In fact in a recent test of the statin Crestor, CRP was reduced by less than 10%, the amount CRP is reduced by a cup of coffee when taken by diabetic women. A couple of cups of coffee then could reduce inflammation more than a statin and would leave sexual functioning and vitamin absorption intact.
Kash Rizvi et al in their 2002 review of erectile dysfunction leave little doubt that a strong relationship exists between the taking of statin drugs and erectile dysfunction. They reported 42 cases of erectile dysfunction associated with simvastatin in an Australian study with four having recurrence with rechallenge. Bruckert et al concluded that erectile dysfunction is a frequent disorder in hyperlipidemic men treated with statins. Their study group consisted of 339 age-matched men 40-50 years of age. If these otherwise healthy men were on either a statin drug or a fibrate derivative, impotence was much more likely. In a review of France and Spain’s adverse drug reports by Bagheri and others, 74 cases of impotence associated with statin drug use were reported. In 85% of these cases the condition regressed completely when the statin drug was stopped. Although most did not elect to rechallenge, those 6 in the French study who did reported return of ED. It is likely that lower cholesterol, needed to form testosterone, is the cause of statin-derived sexual dysfunction.

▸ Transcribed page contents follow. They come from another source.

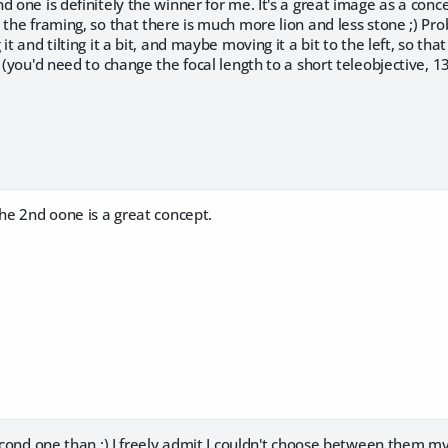
d one is definitely the winner for me. It's a great image as a conc
 the framing, so that there is much more lion and less stone ;) Pr
it and tilting it a bit, and maybe moving it a bit to the left, so th
t (you'd need to change the focal length to a short teleobjective,
the 2nd oone is a great concept.
second one than :) I freely admit I couldn't choose between them my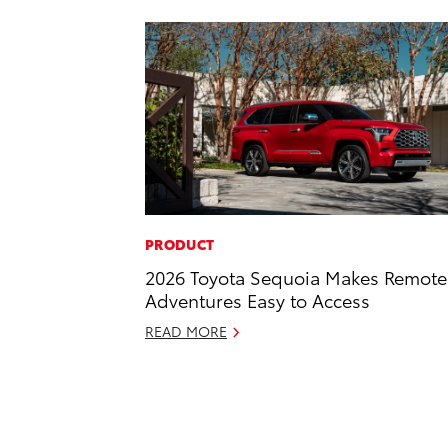
PRODUCT
2026 Toyota Sequoia Makes Remote
Adventures Easy to Access
READ MORE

The use of statins has also been associated with lower estrogen, insomnia, muscle pain. While some of the muscle pain may be due to the CoQ10 depletion, the effect on mineral corticoids which are made from cholesterol may be a factor as well.
It is likely that we ought to focus on the underlying condition, inflammation, instead of treating cholesterol which is merely a marker, not the cause of cardiovascular disease. By reducing cholesterol we reduce the material that makes us human, at our peril.